Designing Accessible Emails: Inclusive by Default

April 23, 2026
BuffSend Team
Calculating…
2 min read

Designing Accessible Emails: Inclusive by Default

Accessible email design improves the experience for everyone. It also expands your addressable audience and reduces friction that hurts conversion. By adopting a few core practices—contrast, structure, text alternatives, and predictable interactions—you’ll make your emails easier to read and act on across devices and abilities.

1) Color and contrast

Use sufficient contrast for text and key UI elements. Avoid relying on color alone to signal meaning—pair with icons or labels. Test your palette against WCAG guidelines and check dark mode variants.

2) Structure and headings

Use a logical heading hierarchy so screen readers can navigate quickly. Keep sections short with descriptive headings. Avoid large blocks of unbroken text; spacing and subheads help comprehension.

3) Alt text and link text

Add alt text to meaningful images. Decorative images can have empty alt attributes to prevent noise. Make link text descriptive (“View the case study”), not generic (“Click here”).

4) Motion and media

Minimize animation and avoid flashing content. If you include GIFs, ensure the first frame communicates the core idea. Provide captions or transcripts when linking to video content.

5) Keyboard and focus

In webmail contexts, ensure logical focus order and visible focus states. Buttons should be large enough for touch and keyboard users, and spacing should prevent accidental taps.

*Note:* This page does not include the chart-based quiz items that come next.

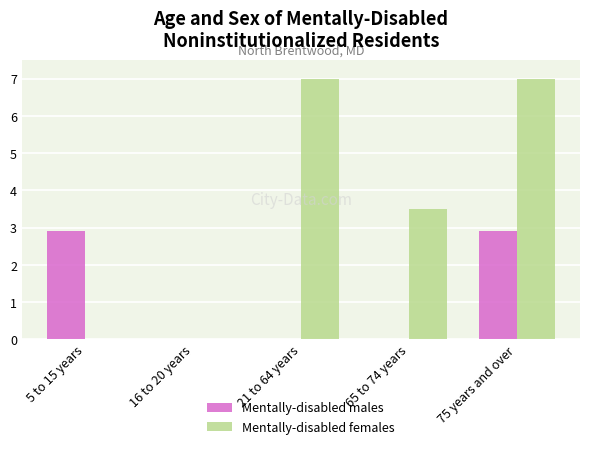

At which label does Mentally-disabled females first exceed 3?

21 to 64 years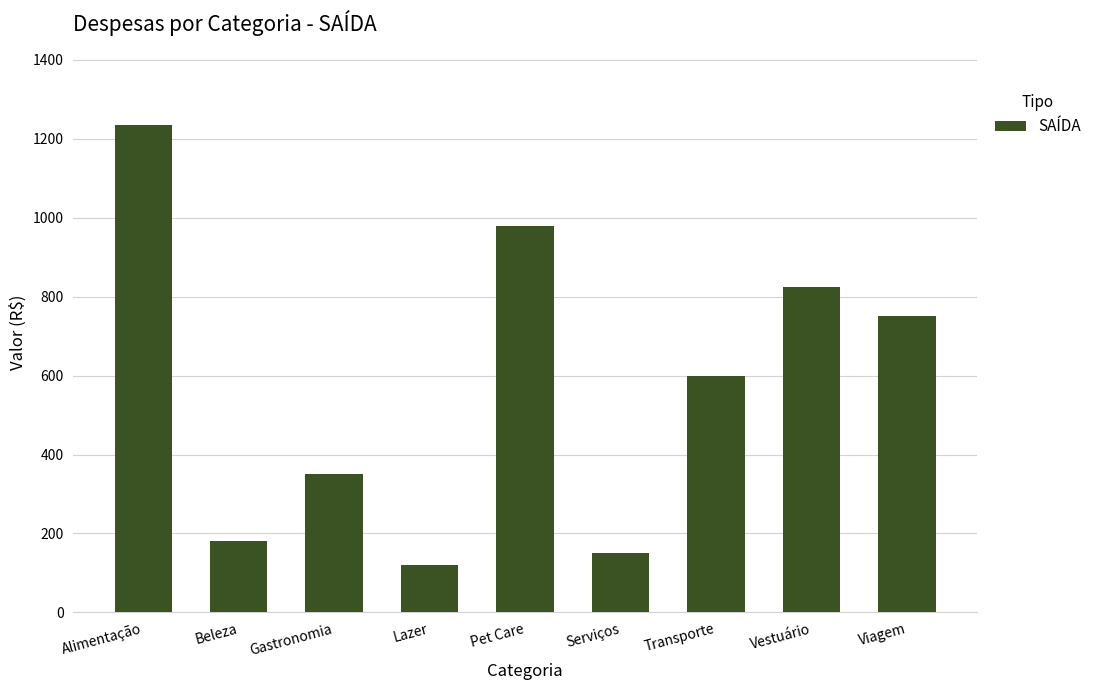

Which has a higher value, Alimentação or Pet Care?

Alimentação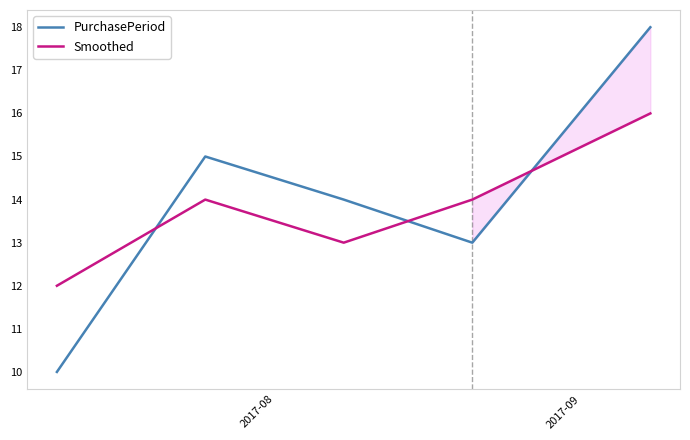

How many Smoothed values are between 13 and 14?

3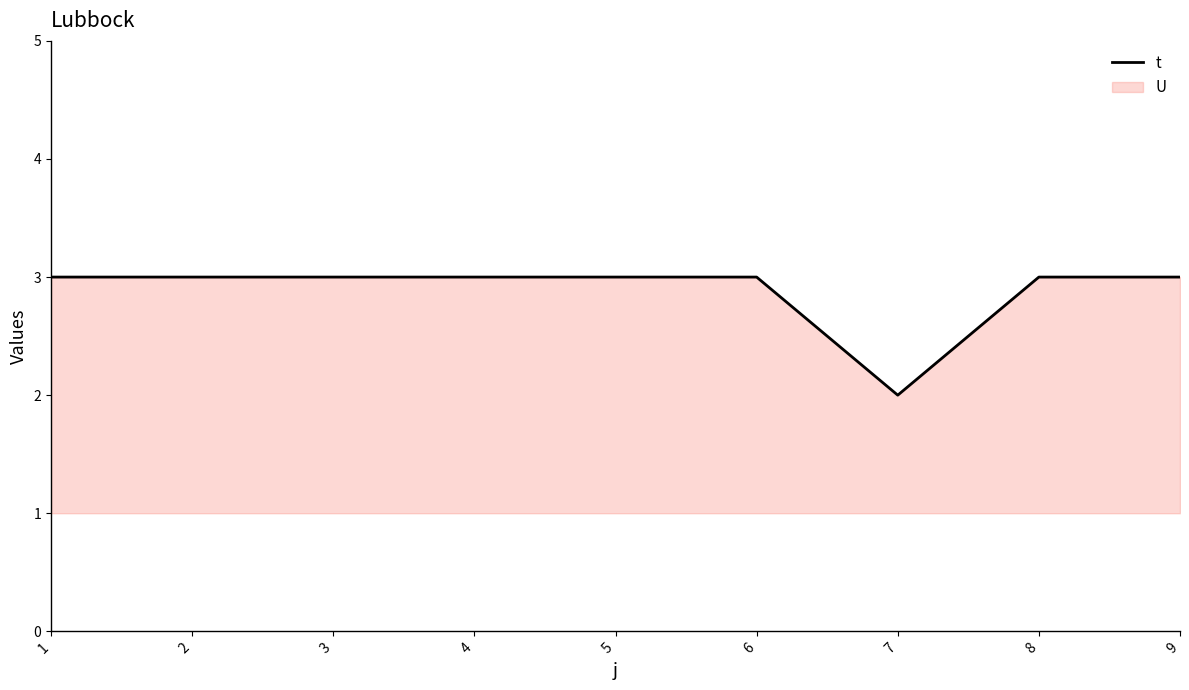

Reading right to left, transcribe all the data shown in this chart.

3	3	2	3	3	3	3	3	3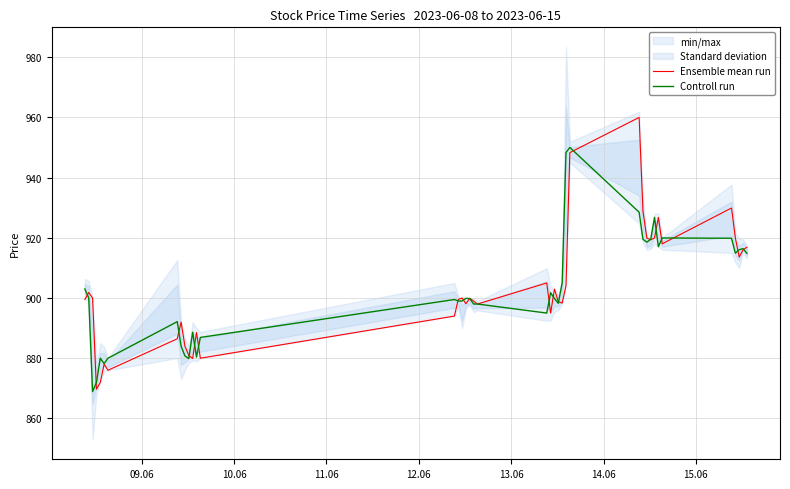

What is the maximum value for Ensemble mean run?

960.0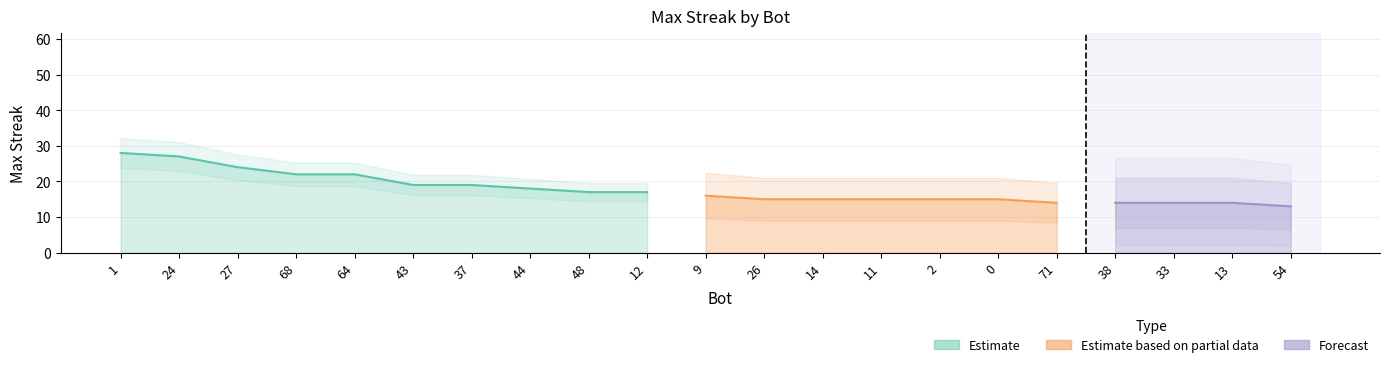

What is the difference between the maximum and minimum values?

15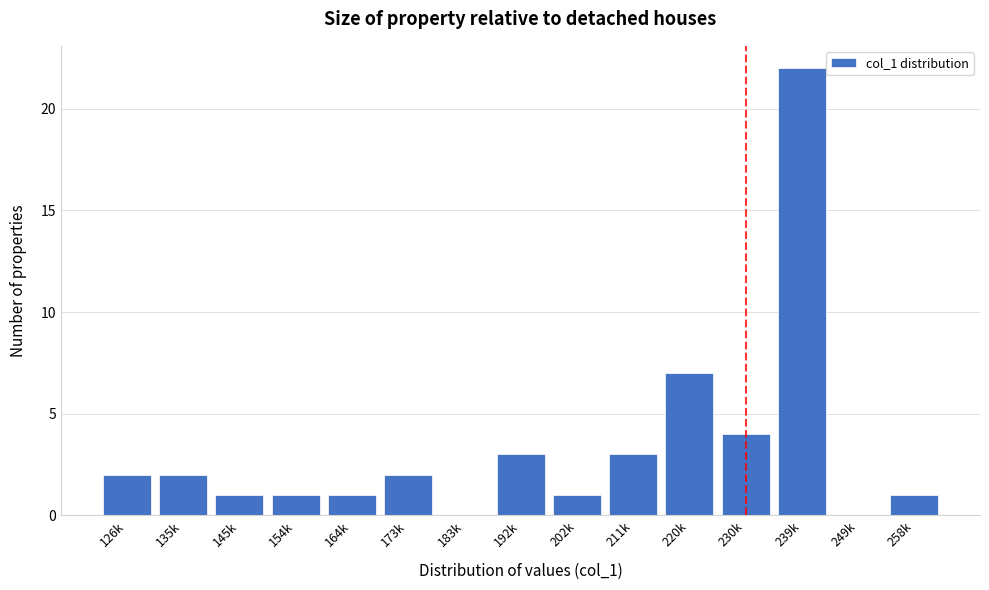

Reading right to left, what are all the values shown in this chart?

258k=1	249k=0	239k=22	230k=4	220k=7	211k=3	202k=1	192k=3	183k=0	173k=2	164k=1	154k=1	145k=1	135k=2	126k=2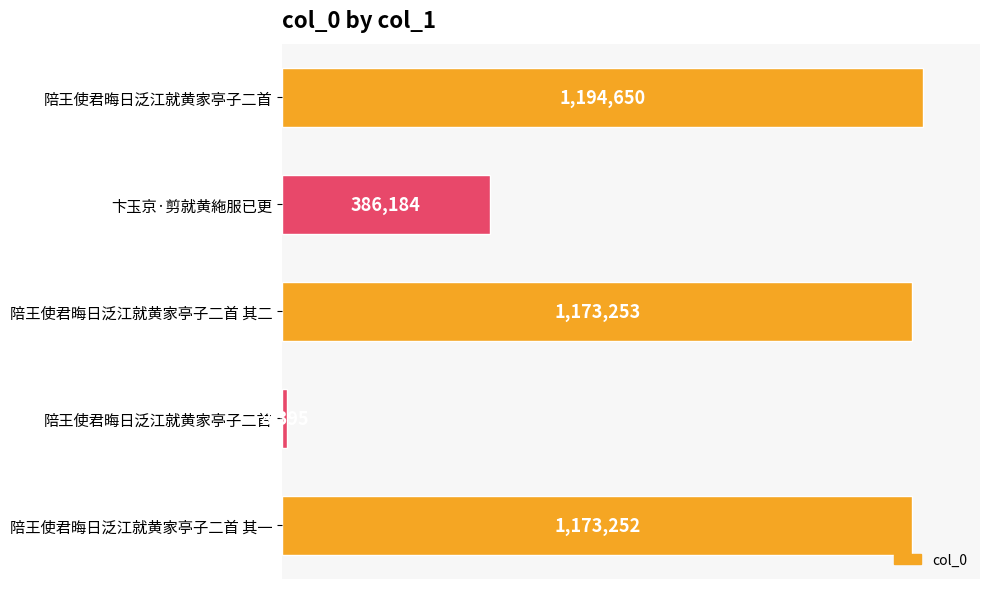

What is the smallest value displayed?

8395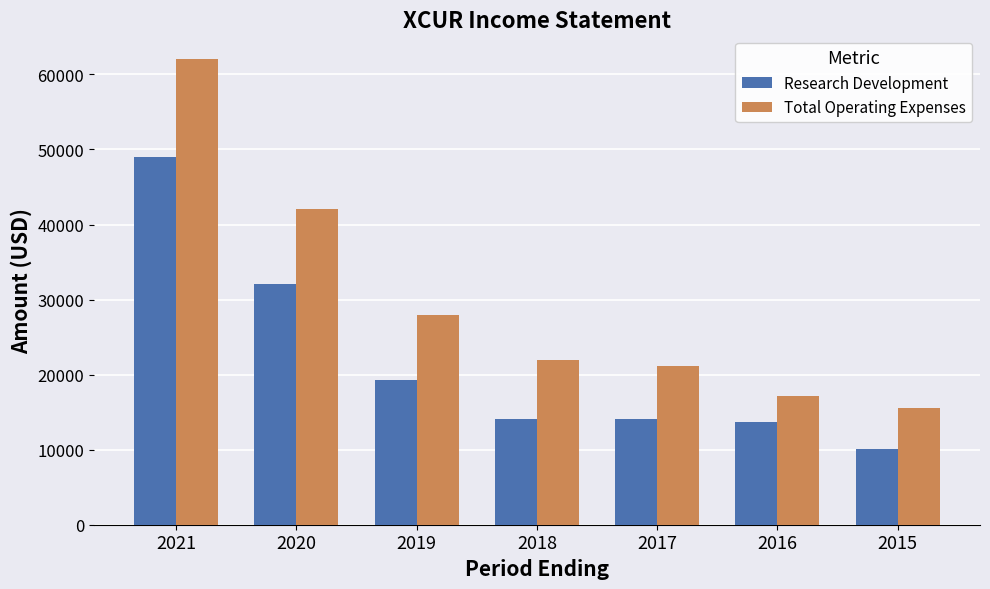

What is the spread (max minus min) of values at 2015?

5400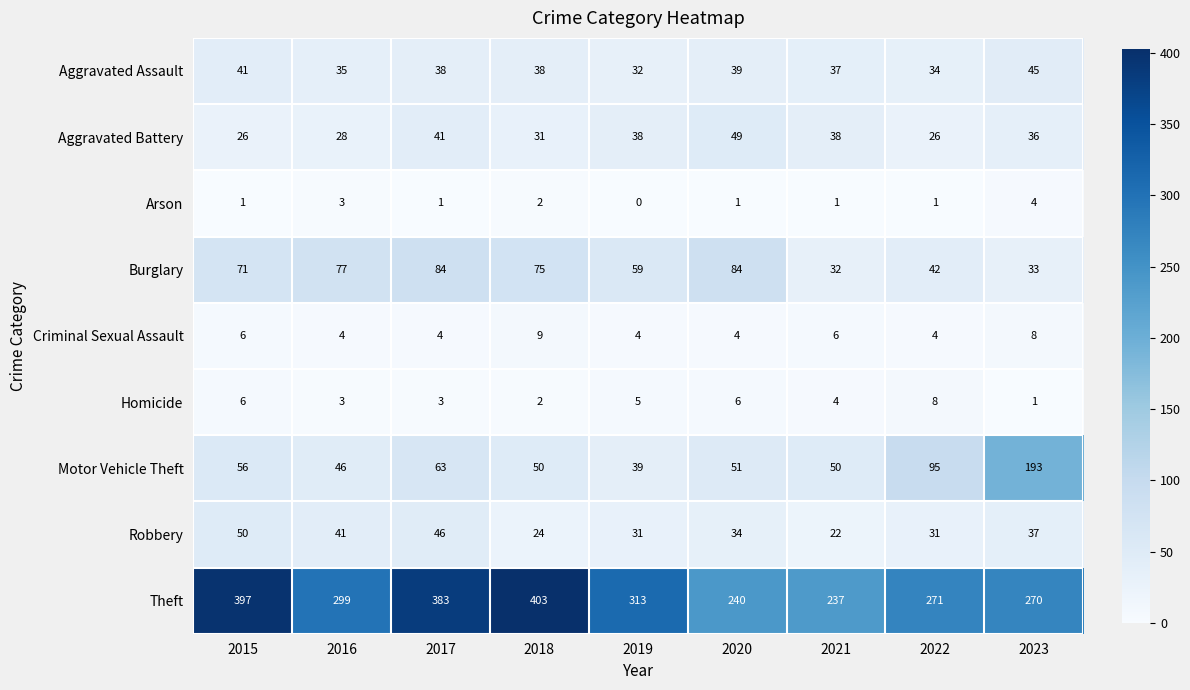

What is the approximate value of Arson at 2016?

3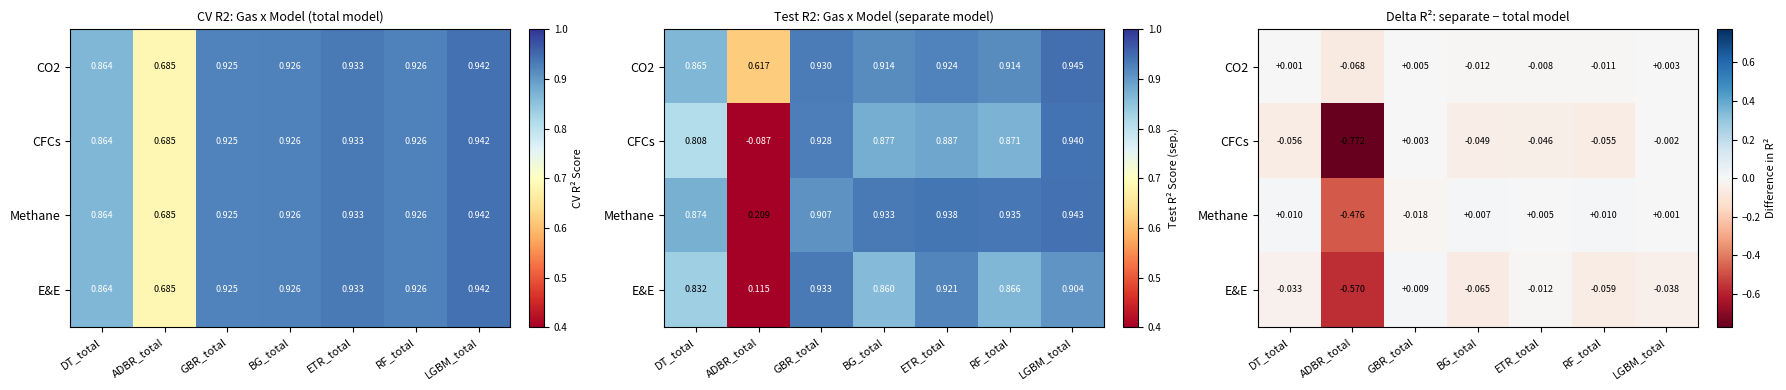

What is the sum of the CFCs values at ETR_total and BG_total?

-0.1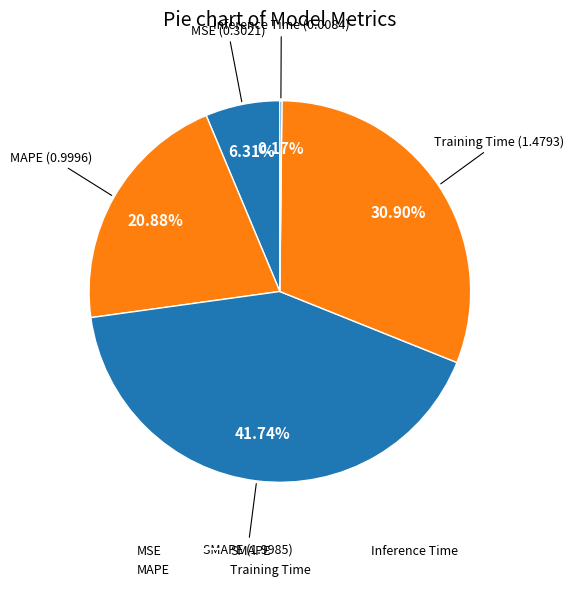

To the nearest percent, what is the average slice percentage?

20%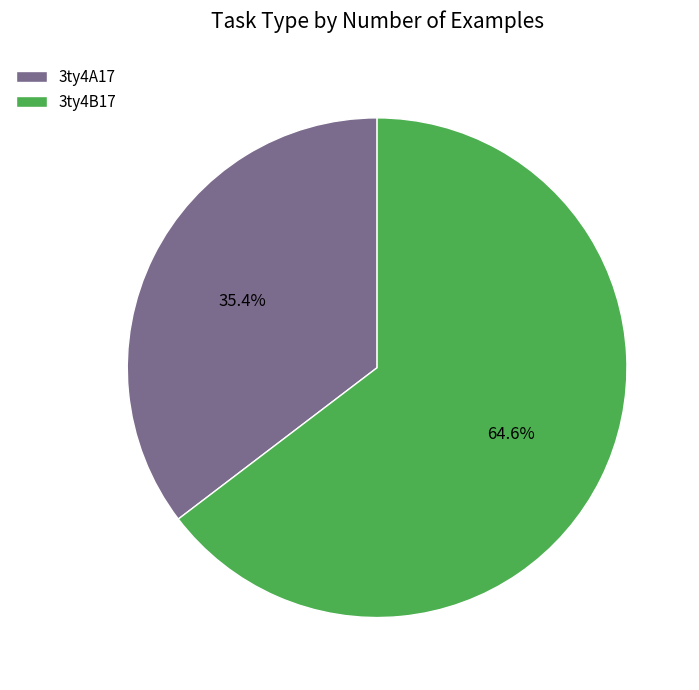

What is the ratio of the value at 3ty4A17 to the value at 3ty4B17?

0.5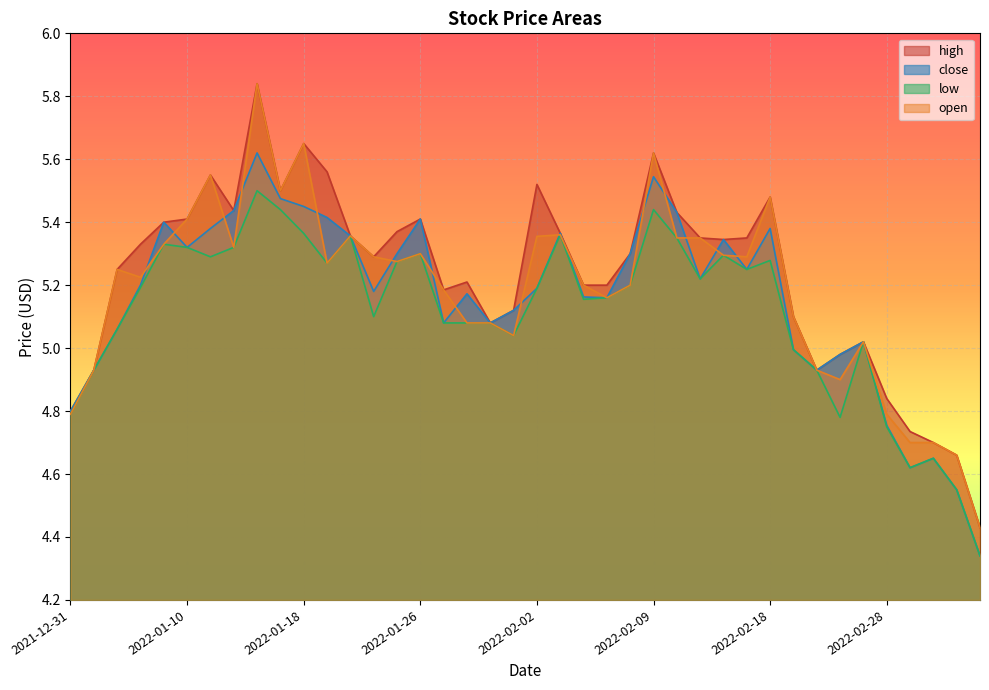

Where does the open series first go above 5?

2022-01-04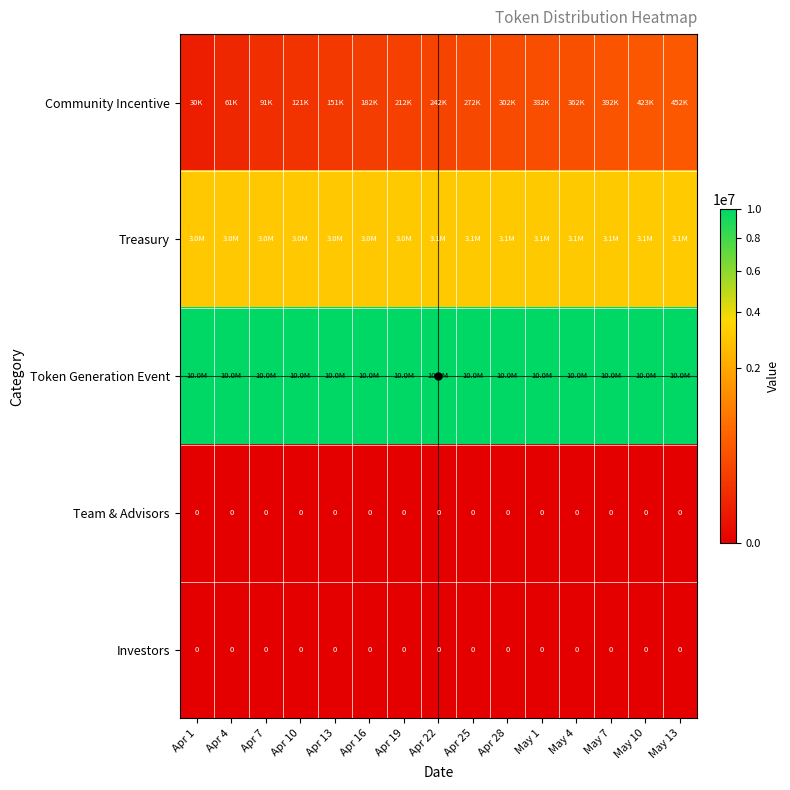

How many series are shown in this chart?

5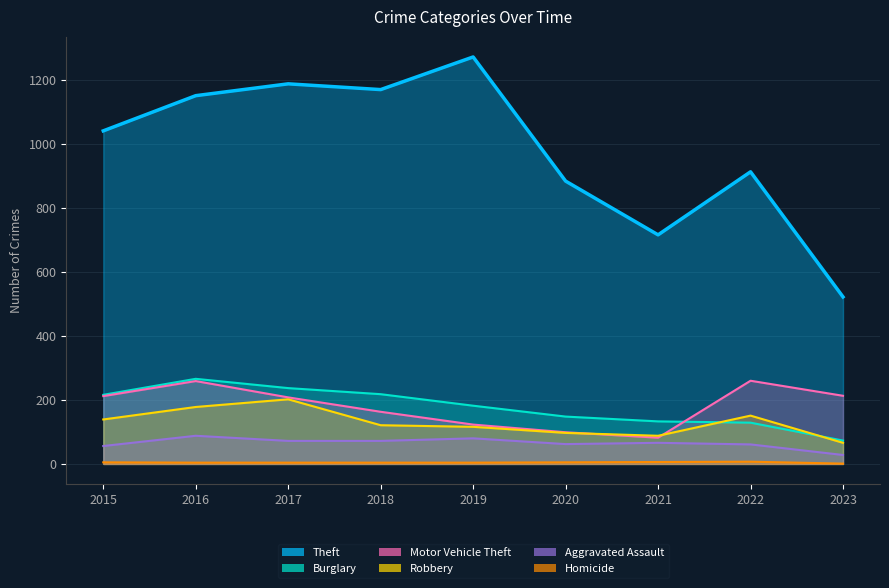

What is the approximate value of Theft at 2021, to the nearest 100?

700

6) Language and readability

Use plain language and short sentences. Explain acronyms and jargon on first use. Accessible language reduces cognitive load and benefits all readers.

Checklist

  • Contrast checked (light and dark mode)
  • Logical headings and short sections
  • Alt text for meaningful images
  • Descriptive link text
  • Minimal motion; safe GIFs
  • Large tap targets and clear focus
  • Plain, concise language

Key takeaway

Designing for accessibility is designing for everyone. Build these practices into your templates and checklists, and your emails will be easier to read, navigate, and act on.

Quick wins

  • Increase paragraph spacing and line height.
  • Replace vague link text with action labels.
  • Add alt text to recurring images in your templates.
  • Run a dark mode pass on headers/footers.